The full requirements are simple:
gs://open-targets-gwas-summary-stats/raw_harmonized/
@DSuveges and I prototyped a script that uploads all summary stats through a gsutil rsync
command in the SLURM queue of the EBI cluster. Parallelised in 16 cores within the same node it runs at approximately 0.6 Gbytes/sec which is more than enough.
The rsync job excludes unnecessary files and uses the default option (timestamp instead of checksum). Moving this job to a SLURM cron would solve most of our issues. We'll wait for @mbdebian feedback. In the meantime, we have a copy of the harmonised sum stats that we can use to unblock other tasks.
P.S. We had a lot of headaches with the exclusion regexp. The same pattern behaves differently due to something we could not identify in the environment. It worked here as a simple script with local google SDK binaries, but not on Manuel's singularity image.
The current implementation of how the summary stats ingestion is going is quite inefficient.... although we might be able to save time on computation, the daily few hundred ingested summary stats won't scale (thinking about the upcoming flood of summary statistics).

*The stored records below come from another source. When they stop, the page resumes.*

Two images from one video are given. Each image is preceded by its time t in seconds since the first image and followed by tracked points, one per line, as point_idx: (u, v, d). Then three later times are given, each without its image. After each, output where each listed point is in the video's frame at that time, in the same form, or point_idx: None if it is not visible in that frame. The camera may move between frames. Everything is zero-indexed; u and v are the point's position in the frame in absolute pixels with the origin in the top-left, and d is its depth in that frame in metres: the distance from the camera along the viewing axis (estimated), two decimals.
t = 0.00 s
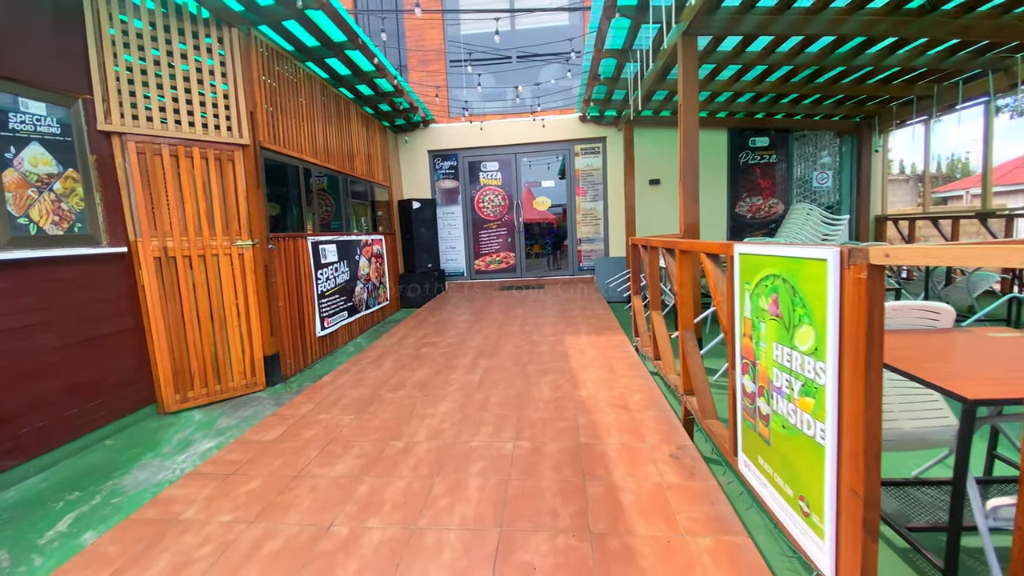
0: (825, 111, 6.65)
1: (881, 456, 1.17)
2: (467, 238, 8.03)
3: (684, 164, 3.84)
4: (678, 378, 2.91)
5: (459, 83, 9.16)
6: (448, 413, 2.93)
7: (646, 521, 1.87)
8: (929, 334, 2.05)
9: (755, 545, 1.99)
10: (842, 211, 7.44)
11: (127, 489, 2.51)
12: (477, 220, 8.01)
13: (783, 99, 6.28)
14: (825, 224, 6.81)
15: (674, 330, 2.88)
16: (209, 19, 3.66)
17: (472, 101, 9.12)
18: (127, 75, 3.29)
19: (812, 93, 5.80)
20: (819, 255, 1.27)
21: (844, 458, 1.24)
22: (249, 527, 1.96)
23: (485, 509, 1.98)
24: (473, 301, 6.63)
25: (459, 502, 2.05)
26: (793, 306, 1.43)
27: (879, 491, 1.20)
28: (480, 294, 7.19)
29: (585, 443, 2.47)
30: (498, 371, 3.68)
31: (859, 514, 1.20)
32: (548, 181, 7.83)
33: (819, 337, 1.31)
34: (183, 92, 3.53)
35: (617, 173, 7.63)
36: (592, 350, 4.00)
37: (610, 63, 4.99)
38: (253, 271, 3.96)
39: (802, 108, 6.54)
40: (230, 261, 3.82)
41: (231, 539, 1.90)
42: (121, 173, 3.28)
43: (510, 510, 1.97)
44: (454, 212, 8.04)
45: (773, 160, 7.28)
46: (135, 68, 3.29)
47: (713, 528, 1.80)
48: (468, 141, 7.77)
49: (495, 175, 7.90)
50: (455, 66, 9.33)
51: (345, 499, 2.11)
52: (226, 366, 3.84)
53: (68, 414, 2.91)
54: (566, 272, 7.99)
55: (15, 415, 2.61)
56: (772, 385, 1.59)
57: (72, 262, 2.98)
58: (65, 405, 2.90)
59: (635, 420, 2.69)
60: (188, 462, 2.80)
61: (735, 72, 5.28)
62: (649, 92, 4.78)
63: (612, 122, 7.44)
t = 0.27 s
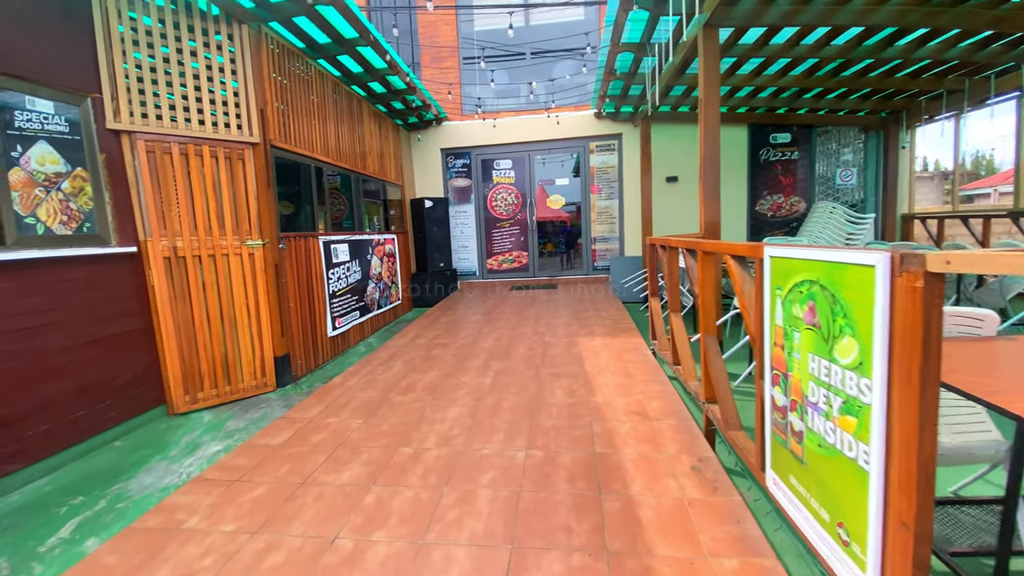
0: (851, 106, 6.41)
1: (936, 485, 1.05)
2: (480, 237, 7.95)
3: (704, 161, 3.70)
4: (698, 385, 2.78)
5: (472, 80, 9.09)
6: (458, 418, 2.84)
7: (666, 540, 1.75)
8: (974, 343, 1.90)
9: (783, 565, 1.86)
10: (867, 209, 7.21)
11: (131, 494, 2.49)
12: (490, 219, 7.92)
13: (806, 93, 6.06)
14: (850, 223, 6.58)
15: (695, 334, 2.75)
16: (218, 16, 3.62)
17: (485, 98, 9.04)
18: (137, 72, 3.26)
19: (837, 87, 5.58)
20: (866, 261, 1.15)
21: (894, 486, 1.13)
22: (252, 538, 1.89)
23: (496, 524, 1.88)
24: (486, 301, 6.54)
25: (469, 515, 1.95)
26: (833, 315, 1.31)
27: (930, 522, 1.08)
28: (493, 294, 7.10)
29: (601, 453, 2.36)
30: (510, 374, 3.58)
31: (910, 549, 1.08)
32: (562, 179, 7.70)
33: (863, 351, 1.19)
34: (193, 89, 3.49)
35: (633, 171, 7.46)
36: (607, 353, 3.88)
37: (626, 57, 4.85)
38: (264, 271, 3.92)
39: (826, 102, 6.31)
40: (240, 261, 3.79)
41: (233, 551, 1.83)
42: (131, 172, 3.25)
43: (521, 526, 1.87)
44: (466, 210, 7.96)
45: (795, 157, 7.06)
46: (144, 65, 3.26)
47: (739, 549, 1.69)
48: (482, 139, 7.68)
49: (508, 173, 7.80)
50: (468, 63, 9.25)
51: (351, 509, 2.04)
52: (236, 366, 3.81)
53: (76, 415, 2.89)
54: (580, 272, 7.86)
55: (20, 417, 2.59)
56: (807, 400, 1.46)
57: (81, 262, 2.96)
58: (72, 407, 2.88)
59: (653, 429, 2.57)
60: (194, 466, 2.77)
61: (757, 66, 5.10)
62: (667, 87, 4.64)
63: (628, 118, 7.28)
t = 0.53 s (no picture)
0: (875, 100, 6.19)
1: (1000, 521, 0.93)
2: (491, 236, 7.87)
3: (724, 158, 3.56)
4: (719, 392, 2.66)
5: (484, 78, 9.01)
6: (468, 424, 2.75)
7: (687, 560, 1.65)
8: None
9: None
10: (890, 207, 6.94)
11: (135, 499, 2.47)
12: (501, 217, 7.83)
13: (828, 87, 5.87)
14: (873, 221, 6.37)
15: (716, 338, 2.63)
16: (226, 12, 3.58)
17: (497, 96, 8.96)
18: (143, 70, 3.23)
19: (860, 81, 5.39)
20: (920, 265, 1.02)
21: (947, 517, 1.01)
22: (253, 549, 1.82)
23: (507, 539, 1.79)
24: (497, 301, 6.45)
25: (478, 529, 1.86)
26: (876, 324, 1.19)
27: (988, 559, 0.96)
28: (504, 293, 7.01)
29: (617, 463, 2.26)
30: (521, 378, 3.49)
31: None
32: (575, 177, 7.58)
33: (913, 366, 1.07)
34: (200, 87, 3.45)
35: (648, 168, 7.31)
36: (622, 357, 3.77)
37: (642, 51, 4.72)
38: (273, 271, 3.87)
39: (849, 97, 6.11)
40: (248, 261, 3.74)
41: (234, 563, 1.76)
42: (138, 171, 3.23)
43: (534, 542, 1.77)
44: (477, 209, 7.88)
45: (815, 154, 6.85)
46: (151, 62, 3.22)
47: (767, 572, 1.57)
48: (494, 136, 7.58)
49: (519, 171, 7.70)
50: (480, 61, 9.16)
51: (356, 520, 1.96)
52: (244, 367, 3.77)
53: (82, 417, 2.90)
54: (592, 271, 7.73)
55: (25, 419, 2.61)
56: (843, 415, 1.34)
57: (86, 262, 2.95)
58: (80, 407, 2.90)
59: (672, 438, 2.46)
60: (199, 470, 2.73)
61: (777, 60, 4.94)
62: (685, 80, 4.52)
63: (642, 115, 7.13)
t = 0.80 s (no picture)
0: (898, 95, 5.99)
1: None
2: (501, 234, 7.78)
3: (744, 154, 3.43)
4: (740, 399, 2.54)
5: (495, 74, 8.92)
6: (477, 429, 2.66)
7: None
8: None
9: None
10: (911, 205, 6.73)
11: (137, 505, 2.43)
12: (511, 215, 7.74)
13: (849, 81, 5.68)
14: (895, 220, 6.17)
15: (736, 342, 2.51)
16: (232, 7, 3.52)
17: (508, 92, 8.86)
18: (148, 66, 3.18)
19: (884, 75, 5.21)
20: (984, 272, 0.90)
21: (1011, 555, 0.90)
22: (253, 563, 1.75)
23: (518, 556, 1.70)
24: (507, 301, 6.35)
25: (488, 544, 1.77)
26: (928, 335, 1.07)
27: None
28: (514, 293, 6.91)
29: (633, 474, 2.15)
30: (532, 380, 3.39)
31: None
32: (586, 174, 7.45)
33: (973, 384, 0.95)
34: (206, 83, 3.39)
35: (661, 165, 7.16)
36: (636, 359, 3.65)
37: (657, 45, 4.58)
38: (280, 271, 3.82)
39: (871, 91, 5.92)
40: (255, 260, 3.69)
41: None
42: (143, 169, 3.18)
43: (546, 560, 1.68)
44: (487, 207, 7.79)
45: (834, 150, 6.66)
46: (156, 58, 3.17)
47: None
48: (504, 133, 7.48)
49: (530, 169, 7.60)
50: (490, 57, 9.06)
51: (360, 532, 1.88)
52: (251, 368, 3.72)
53: (87, 419, 2.88)
54: (603, 270, 7.61)
55: (27, 422, 2.58)
56: (886, 433, 1.23)
57: (90, 262, 2.91)
58: (84, 409, 2.87)
59: (690, 447, 2.35)
60: (203, 475, 2.68)
61: (797, 53, 4.78)
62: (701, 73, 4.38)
63: (656, 111, 6.98)
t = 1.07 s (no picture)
0: (920, 89, 5.80)
1: None
2: (509, 233, 7.68)
3: (763, 151, 3.31)
4: (760, 408, 2.42)
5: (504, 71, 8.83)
6: (486, 437, 2.57)
7: None
8: None
9: None
10: (933, 204, 6.51)
11: (138, 512, 2.37)
12: (520, 214, 7.64)
13: (870, 76, 5.51)
14: (916, 218, 5.97)
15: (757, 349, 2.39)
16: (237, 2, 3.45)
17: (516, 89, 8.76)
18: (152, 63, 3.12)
19: (906, 69, 5.03)
20: None
21: None
22: None
23: None
24: (515, 301, 6.26)
25: (496, 562, 1.68)
26: (987, 352, 0.96)
27: None
28: (523, 293, 6.81)
29: (649, 488, 2.05)
30: (542, 385, 3.29)
31: None
32: (596, 172, 7.33)
33: None
34: (210, 80, 3.33)
35: (673, 163, 7.01)
36: (649, 363, 3.54)
37: (670, 39, 4.46)
38: (285, 271, 3.76)
39: (891, 86, 5.73)
40: (260, 261, 3.63)
41: None
42: (146, 168, 3.13)
43: None
44: (496, 206, 7.70)
45: (852, 147, 6.47)
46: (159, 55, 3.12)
47: None
48: (513, 131, 7.38)
49: (539, 167, 7.49)
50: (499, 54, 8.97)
51: (363, 547, 1.80)
52: (256, 370, 3.67)
53: (89, 423, 2.83)
54: (613, 270, 7.48)
55: (28, 426, 2.53)
56: (934, 457, 1.11)
57: (92, 263, 2.86)
58: (86, 413, 2.82)
59: (709, 458, 2.24)
60: (205, 481, 2.62)
61: (816, 46, 4.63)
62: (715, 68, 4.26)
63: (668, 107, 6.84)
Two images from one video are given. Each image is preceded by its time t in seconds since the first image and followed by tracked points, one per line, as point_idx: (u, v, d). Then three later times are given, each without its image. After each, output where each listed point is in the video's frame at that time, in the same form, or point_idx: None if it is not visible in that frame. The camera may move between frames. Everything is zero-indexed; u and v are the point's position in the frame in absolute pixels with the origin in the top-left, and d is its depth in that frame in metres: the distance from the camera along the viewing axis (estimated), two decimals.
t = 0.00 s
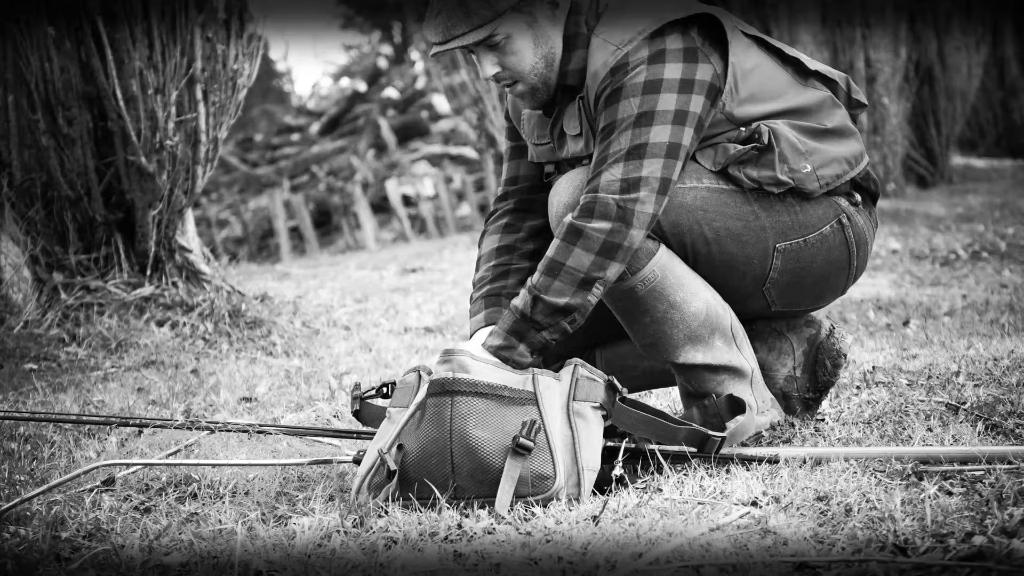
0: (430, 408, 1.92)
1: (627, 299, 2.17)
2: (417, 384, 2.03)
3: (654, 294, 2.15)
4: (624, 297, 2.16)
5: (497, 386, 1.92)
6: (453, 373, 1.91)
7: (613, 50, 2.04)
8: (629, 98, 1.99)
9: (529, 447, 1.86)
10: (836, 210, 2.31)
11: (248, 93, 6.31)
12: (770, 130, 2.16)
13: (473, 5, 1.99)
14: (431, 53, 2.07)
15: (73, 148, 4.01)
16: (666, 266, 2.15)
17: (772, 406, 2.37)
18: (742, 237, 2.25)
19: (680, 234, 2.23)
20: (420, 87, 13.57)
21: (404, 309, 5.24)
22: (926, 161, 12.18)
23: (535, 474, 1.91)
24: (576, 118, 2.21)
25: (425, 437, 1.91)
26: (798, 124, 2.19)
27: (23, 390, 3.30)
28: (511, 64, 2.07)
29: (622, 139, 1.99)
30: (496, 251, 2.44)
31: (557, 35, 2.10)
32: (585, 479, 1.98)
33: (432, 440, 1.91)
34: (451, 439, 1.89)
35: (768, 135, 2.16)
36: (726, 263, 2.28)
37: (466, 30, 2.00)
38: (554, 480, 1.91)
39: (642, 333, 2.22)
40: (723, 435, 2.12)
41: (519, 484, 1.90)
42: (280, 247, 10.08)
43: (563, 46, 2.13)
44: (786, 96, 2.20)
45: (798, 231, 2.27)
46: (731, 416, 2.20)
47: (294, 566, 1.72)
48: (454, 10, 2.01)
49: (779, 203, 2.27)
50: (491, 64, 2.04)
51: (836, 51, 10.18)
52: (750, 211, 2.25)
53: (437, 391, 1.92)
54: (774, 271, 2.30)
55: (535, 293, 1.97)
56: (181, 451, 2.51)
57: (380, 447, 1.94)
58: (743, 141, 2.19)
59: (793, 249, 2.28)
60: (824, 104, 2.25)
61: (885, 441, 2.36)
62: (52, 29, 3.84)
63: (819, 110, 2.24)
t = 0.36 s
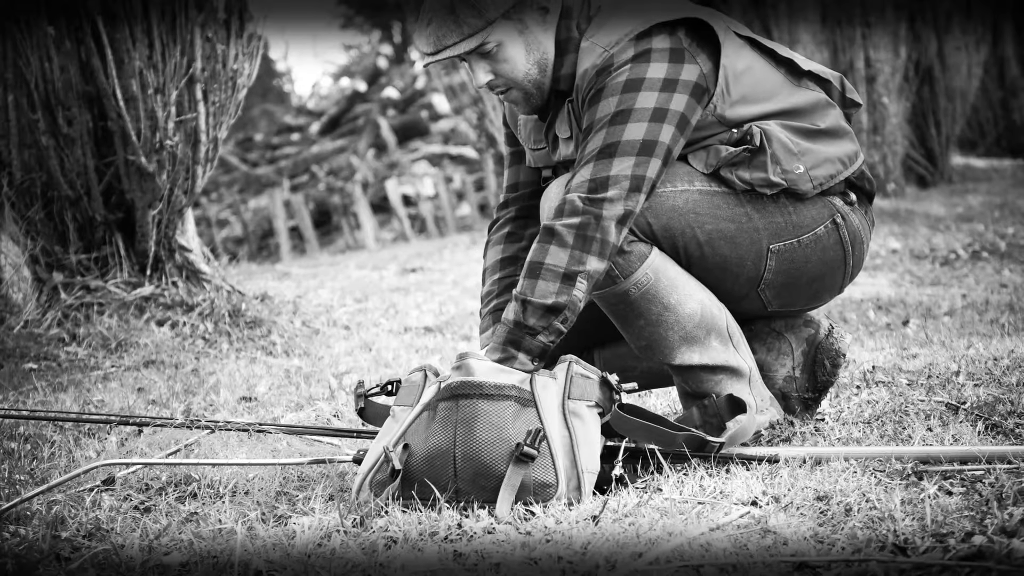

We need to explore option to move the data out of nfs faster.
Option 1 - Using data transfer google jobs
It's all on us. However we need to rely on ftp/https transfer speeds, which might not be too efficient. We need to assemble and update the file lists.
Option 2 - Copy files as datamover job
Still partially depends on ebi infra. Not too many jobs at a time. I assume way faster transfer times (there are failing due to termlimit, however never due to transfer). Still limited number of concurrent transfers due to job limitation.
Option 3 - from ftp on VM
Scripting up the downloads to google VMs from ftp, then move to google buckets. It might be solvable as a single step if bucket is directly mounted to VM.
@mbdebian , What are your opininons on this? I know you have invested quite a bit of time to write the very sophisticated tracking of study processing, but for option2, we can use at least some of this. Honestly, I think that could be the fastest.